Hello Eric,
at least that was the plan for the future, the AHS as the lowest structure for the party leader of tomorrow. I quoted when the first graduate would have been available, in the fifties. Before that, of course, others also graduated from the order castles.
So the AHS pupils would have gone through each of the three castles you mentioned, one after the other, and as a crowning finale the Marienburg.
So, here is part two which is very long again, bring patience and interest ;-).
The selection of potential pupils began at the Jungbann level and ended with the personal muster by the Gauleiter at the head of the examination board.
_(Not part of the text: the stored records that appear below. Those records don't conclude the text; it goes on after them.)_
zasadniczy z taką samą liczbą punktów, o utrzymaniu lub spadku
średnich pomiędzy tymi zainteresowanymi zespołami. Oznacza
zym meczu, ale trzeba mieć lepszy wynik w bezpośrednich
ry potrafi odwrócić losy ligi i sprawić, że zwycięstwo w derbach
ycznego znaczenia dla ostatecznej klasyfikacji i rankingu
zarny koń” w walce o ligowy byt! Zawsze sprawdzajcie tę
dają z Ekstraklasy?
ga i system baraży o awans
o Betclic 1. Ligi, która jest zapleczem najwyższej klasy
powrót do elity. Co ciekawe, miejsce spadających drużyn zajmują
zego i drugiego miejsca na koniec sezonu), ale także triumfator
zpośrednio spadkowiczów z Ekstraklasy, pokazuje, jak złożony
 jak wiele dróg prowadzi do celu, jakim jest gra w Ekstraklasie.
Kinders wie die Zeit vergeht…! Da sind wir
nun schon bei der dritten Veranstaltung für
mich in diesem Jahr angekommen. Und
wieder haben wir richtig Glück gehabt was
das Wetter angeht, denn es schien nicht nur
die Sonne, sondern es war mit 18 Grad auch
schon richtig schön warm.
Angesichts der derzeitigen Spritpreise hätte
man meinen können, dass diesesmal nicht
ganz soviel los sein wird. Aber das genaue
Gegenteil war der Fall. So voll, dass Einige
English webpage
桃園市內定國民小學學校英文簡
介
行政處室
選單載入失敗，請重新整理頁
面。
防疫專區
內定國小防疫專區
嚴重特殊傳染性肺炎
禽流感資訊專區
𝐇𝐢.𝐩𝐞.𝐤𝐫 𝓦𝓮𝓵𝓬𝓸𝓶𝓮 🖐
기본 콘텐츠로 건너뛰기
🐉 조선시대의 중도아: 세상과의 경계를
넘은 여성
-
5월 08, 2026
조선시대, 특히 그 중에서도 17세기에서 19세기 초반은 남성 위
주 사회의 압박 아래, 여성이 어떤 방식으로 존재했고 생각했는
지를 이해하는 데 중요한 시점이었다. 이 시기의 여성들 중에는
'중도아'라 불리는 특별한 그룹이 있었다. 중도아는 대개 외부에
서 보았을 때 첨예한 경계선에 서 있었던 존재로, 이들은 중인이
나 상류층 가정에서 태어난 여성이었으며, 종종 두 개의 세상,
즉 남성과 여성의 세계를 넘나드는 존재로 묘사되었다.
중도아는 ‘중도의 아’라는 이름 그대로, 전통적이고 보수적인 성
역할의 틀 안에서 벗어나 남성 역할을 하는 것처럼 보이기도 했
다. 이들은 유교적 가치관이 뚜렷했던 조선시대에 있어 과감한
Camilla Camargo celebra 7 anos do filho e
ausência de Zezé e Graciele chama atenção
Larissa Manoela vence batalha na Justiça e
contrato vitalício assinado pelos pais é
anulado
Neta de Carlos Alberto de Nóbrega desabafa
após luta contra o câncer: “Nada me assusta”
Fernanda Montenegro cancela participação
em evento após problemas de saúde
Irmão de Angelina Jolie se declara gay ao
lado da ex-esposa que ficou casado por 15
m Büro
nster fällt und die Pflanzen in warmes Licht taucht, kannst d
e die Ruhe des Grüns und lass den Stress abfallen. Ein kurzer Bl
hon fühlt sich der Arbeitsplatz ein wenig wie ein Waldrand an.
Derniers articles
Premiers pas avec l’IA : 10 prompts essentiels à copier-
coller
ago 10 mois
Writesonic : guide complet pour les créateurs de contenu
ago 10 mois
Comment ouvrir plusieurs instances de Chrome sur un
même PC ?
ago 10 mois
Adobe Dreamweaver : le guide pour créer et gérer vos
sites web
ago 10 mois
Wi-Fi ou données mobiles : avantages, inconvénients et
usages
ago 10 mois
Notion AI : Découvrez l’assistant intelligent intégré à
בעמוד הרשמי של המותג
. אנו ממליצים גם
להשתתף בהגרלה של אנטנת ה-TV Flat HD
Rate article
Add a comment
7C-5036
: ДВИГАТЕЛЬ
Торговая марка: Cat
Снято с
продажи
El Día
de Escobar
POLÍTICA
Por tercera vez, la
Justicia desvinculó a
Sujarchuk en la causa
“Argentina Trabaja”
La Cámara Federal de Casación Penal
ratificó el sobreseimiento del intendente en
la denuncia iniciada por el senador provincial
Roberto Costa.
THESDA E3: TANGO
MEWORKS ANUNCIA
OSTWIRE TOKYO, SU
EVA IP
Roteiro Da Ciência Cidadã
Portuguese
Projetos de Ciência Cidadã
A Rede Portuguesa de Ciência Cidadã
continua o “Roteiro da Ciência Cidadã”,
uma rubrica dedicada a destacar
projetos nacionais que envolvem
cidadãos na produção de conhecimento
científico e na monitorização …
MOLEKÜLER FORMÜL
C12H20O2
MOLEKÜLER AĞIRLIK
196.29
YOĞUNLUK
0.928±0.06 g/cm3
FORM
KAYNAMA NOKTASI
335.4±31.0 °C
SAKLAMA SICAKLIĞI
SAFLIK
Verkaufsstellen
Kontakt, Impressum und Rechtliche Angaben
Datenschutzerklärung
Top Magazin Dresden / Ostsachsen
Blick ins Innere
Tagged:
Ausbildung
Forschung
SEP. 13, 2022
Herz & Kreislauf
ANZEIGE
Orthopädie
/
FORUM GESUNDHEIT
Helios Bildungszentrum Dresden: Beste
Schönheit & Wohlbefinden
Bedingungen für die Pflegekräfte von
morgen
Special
The requirements were Aryan descent, complete health (people who wore glasses were already excluded!), a positive attitude of the parents towards the state and - crucially - an endorsement by the HJ. Since 1938, good performance at school was no longer necessary, which once again showed the hostility of the system towards education. Functioning was more important.
The NSDAP districts were allowed to provide a certain quota of AHS pupils according to their population, the large ones like Berlin, Saxony, Silesia 18, the new Ostmark Gaue only 4.
In 1937, a total of 600 pupils were still planned, but the number had to be halved just one year later because Sonthofen was simply not ready.
The initial plan was to run an AHS school in all 32 NSDAP Gaue existing at the time.
By 1942, however, only 10 schools existed, and it was not until 1943 that two new ones were added.
From April to autumn 1937, the initial seat was in Crössinsee (also spelled K). Then all ten existing schools found themselves in Sonthofen, because at most one foundation stone had been laid in the Gau because of the war *).
In 1941, the hygienic and school situation in Sonthofen had become intolerable, so 4 of the schools were relocated to makeshift buildings: Saxony, Thuringia (to Blankenhain in a former lunatic asylum), East Prussia and Cologne-Aachen.
At the end of 1943, there were 2027 pupils at the AHS, which represented only 0.4 per cent of the total number of secondary school attendants in the German Reich.
Then schooling came to a standstill anyway, for lack of teachers, because of conscription, etc.
Finally, the names of the schools in Sonthofen:
The ten Adolf Hitler schools in the Ordensburg Sonthofen were under the control of the headmaster (Hauptschulführer) Hans Klauke and his deputy Ernst Senkel.
The schools were named after their planned locations or districts and were each headed by a high-ranking HJ leader who
occasionally came from the teaching profession: AHS Tilsit/Ostpreußen, headed by Hans Klauke; AHS Potsdam/
Mark Brandenburg, headed by Hans Klauke, who was deputised by Reinhard Meinung; AHS Waldbröl/Köln-Aachen, headed by Werner Kirsch; AHS Koblenz-Trier/Westmark, headed by August Buttkereit; AHS Plauen-Pirna/Sachsen, led by Rudolf Raab; AHS Weimar-Blankenhain/Thüringen, led by Horst Munske; AHS Hesselberg-Chiemsee/München-Oberbayern, led by Hans Kreißl; AHS Heiligendamm/Mecklenburg, led by Max Klüver, represented by Helmut Gause; AHS Landstuhl/Saarpfalz, ? In 1943, the schools in Wartha/Niederschlesien and Iglau/Böhmen und Mähren were added.
*)In the summer of 1938, construction work had begun at the planned sites in Plauen, Heiligendamm, Hesselberg, Koblenz, Waldbröl and Landstuhl; however, this was initially postponed due to "buildings important to the war". "At the outbreak of the war, work was stopped on all construction sites." By 1941, RM 6 million had been spent on planning and construction work that had already begun.